Every line from the one with "<source format=gm1>" to the one with "X117348000Y-46990000D02*", including those two, is to be copied exactly; all other lines of the entries below are left out.

++++ Input data ++++

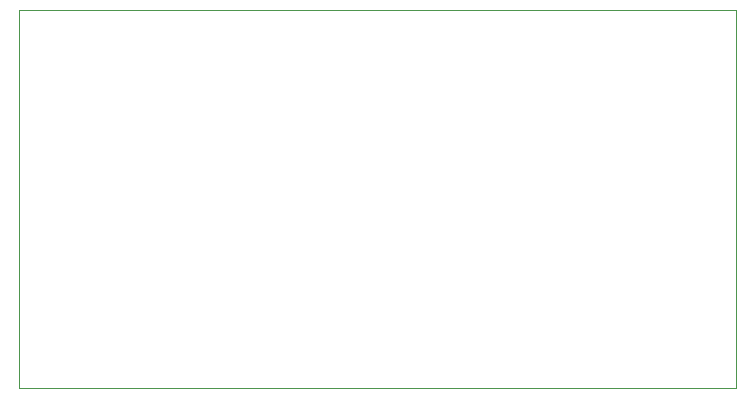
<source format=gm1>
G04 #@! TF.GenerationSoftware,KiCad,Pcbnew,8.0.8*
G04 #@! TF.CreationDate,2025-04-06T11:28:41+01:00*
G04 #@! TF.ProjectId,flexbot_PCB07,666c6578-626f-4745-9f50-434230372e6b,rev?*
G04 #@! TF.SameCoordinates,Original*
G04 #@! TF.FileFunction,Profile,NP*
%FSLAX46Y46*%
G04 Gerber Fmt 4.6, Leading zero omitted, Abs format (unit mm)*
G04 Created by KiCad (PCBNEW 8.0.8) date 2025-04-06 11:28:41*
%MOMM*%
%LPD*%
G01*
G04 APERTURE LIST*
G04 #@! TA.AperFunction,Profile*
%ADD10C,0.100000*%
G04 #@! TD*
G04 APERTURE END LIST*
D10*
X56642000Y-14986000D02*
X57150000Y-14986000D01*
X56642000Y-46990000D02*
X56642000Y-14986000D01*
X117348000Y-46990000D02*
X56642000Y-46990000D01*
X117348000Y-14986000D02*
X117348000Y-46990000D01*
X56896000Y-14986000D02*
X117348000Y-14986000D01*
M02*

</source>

++++
++++ Input data ++++

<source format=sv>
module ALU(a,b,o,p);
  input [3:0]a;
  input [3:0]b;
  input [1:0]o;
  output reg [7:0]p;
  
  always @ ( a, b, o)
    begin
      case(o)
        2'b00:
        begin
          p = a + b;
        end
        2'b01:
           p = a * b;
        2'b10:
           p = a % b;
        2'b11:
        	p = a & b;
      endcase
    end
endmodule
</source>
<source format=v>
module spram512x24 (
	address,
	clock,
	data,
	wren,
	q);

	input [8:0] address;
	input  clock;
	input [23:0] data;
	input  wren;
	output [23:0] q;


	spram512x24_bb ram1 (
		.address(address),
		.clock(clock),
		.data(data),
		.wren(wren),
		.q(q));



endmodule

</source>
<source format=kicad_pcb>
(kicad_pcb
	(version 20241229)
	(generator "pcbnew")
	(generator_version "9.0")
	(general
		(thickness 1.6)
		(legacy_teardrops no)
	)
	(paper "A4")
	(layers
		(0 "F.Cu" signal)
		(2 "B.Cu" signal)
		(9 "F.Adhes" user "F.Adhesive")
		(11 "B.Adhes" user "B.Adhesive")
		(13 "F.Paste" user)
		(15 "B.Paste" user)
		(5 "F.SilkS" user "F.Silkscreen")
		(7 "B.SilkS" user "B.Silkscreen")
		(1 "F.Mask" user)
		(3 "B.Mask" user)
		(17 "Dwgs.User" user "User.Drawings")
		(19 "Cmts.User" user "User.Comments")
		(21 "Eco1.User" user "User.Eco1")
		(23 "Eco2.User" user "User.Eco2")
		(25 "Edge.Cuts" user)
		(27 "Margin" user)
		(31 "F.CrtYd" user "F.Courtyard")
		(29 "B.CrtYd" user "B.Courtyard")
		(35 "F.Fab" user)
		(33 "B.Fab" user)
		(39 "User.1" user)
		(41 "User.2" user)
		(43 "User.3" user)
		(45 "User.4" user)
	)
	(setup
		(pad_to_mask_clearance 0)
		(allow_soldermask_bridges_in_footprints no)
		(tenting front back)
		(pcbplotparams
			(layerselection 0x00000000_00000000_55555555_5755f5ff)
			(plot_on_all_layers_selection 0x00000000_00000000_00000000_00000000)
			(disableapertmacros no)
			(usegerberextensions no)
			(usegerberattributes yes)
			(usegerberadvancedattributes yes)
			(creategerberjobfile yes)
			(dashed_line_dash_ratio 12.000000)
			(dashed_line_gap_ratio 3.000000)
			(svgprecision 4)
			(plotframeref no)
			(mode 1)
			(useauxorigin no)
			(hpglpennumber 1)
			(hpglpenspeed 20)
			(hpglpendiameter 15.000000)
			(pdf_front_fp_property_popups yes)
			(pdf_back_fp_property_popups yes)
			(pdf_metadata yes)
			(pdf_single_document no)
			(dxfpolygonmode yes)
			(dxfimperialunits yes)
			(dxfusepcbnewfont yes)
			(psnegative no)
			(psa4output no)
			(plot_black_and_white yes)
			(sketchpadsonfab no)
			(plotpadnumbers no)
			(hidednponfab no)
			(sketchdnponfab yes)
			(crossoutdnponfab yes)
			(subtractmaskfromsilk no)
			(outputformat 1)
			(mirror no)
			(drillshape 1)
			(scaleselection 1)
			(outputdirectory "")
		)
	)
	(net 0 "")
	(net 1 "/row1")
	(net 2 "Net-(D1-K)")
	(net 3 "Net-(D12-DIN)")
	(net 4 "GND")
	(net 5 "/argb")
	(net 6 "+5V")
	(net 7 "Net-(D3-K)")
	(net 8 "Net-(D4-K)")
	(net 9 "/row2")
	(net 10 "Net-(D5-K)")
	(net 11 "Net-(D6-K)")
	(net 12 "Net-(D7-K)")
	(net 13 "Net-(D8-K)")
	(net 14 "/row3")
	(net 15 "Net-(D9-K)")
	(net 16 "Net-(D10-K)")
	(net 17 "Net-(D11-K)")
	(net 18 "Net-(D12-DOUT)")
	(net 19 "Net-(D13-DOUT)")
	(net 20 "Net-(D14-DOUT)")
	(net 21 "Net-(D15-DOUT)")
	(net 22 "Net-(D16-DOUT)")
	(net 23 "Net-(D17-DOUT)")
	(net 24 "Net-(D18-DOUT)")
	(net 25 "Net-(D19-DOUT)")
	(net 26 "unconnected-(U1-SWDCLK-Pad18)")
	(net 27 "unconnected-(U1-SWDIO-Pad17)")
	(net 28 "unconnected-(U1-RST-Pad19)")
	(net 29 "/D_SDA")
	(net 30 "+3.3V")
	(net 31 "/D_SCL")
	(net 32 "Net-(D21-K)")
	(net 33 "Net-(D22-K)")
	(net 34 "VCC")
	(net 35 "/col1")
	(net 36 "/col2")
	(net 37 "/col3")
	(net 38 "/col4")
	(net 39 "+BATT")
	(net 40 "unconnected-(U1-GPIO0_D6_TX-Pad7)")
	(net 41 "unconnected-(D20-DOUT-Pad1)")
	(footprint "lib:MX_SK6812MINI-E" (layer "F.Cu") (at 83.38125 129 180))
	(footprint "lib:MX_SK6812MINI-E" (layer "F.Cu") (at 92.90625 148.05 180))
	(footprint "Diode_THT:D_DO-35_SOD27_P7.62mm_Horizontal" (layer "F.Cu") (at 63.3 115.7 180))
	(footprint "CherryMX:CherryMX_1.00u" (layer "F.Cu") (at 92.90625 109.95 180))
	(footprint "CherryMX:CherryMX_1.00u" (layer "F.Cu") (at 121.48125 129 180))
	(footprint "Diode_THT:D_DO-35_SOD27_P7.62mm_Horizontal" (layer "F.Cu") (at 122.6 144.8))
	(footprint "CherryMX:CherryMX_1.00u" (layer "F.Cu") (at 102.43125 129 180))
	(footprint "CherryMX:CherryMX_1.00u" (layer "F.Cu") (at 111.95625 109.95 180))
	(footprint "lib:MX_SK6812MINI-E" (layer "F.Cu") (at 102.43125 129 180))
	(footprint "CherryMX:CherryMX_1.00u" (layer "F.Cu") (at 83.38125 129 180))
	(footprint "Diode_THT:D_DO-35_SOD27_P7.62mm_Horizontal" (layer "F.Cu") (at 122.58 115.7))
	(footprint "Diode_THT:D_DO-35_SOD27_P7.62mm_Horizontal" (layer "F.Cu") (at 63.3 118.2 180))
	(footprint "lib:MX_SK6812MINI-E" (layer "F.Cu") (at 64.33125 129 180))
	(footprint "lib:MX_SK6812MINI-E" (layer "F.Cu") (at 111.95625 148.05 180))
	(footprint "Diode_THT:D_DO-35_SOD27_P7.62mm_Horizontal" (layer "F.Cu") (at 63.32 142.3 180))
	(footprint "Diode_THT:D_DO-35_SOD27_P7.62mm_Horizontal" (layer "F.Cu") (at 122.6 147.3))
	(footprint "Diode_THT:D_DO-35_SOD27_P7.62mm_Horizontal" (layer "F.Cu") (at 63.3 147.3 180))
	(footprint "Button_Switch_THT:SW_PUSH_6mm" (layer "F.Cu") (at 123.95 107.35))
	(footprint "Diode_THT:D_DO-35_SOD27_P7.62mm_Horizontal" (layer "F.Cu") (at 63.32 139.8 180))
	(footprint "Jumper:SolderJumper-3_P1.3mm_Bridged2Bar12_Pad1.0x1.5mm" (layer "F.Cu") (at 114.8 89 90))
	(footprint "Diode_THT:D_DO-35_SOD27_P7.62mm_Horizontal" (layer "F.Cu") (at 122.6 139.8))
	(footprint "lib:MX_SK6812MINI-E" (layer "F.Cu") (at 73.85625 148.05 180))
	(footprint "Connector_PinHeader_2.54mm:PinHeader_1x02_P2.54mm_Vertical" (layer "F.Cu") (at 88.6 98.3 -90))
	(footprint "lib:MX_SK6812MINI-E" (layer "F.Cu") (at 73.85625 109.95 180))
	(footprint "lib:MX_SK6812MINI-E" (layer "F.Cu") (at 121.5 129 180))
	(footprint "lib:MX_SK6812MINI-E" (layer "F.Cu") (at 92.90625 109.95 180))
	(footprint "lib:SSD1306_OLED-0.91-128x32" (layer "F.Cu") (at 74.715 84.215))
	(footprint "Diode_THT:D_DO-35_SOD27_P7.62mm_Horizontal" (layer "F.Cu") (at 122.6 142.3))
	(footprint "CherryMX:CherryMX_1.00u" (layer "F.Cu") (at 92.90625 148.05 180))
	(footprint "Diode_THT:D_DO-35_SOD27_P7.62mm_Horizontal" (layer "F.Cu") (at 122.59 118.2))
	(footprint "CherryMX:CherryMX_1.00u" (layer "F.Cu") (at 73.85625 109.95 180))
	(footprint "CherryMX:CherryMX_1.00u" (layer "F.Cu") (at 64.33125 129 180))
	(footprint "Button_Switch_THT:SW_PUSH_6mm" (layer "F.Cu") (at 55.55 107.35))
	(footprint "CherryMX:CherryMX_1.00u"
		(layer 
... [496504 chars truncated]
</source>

++++

▶ Worked solution
<source format=gm1>
G04 #@! TF.GenerationSoftware,KiCad,Pcbnew,8.0.8*
G04 #@! TF.CreationDate,2025-04-06T11:28:41+01:00*
G04 #@! TF.ProjectId,flexbot_PCB07,666c6578-626f-4745-9f50-434230372e6b,rev?*
G04 #@! TF.SameCoordinates,Original*
G04 #@! TF.FileFunction,Profile,NP*
%FSLAX46Y46*%
G04 Gerber Fmt 4.6, Leading zero omitted, Abs format (unit mm)*
G04 Created by KiCad (PCBNEW 8.0.8) date 2025-04-06 11:28:41*
%MOMM*%
%LPD*%
G01*
G04 APERTURE LIST*
G04 #@! TA.AperFunction,Profile*
%ADD10C,0.100000*%
G04 #@! TD*
G04 APERTURE END LIST*
D10*
X56642000Y-14986000D02*
X57150000Y-14986000D01*
X56642000Y-46990000D02*
X56642000Y-14986000D01*
X117348000Y-46990000D02*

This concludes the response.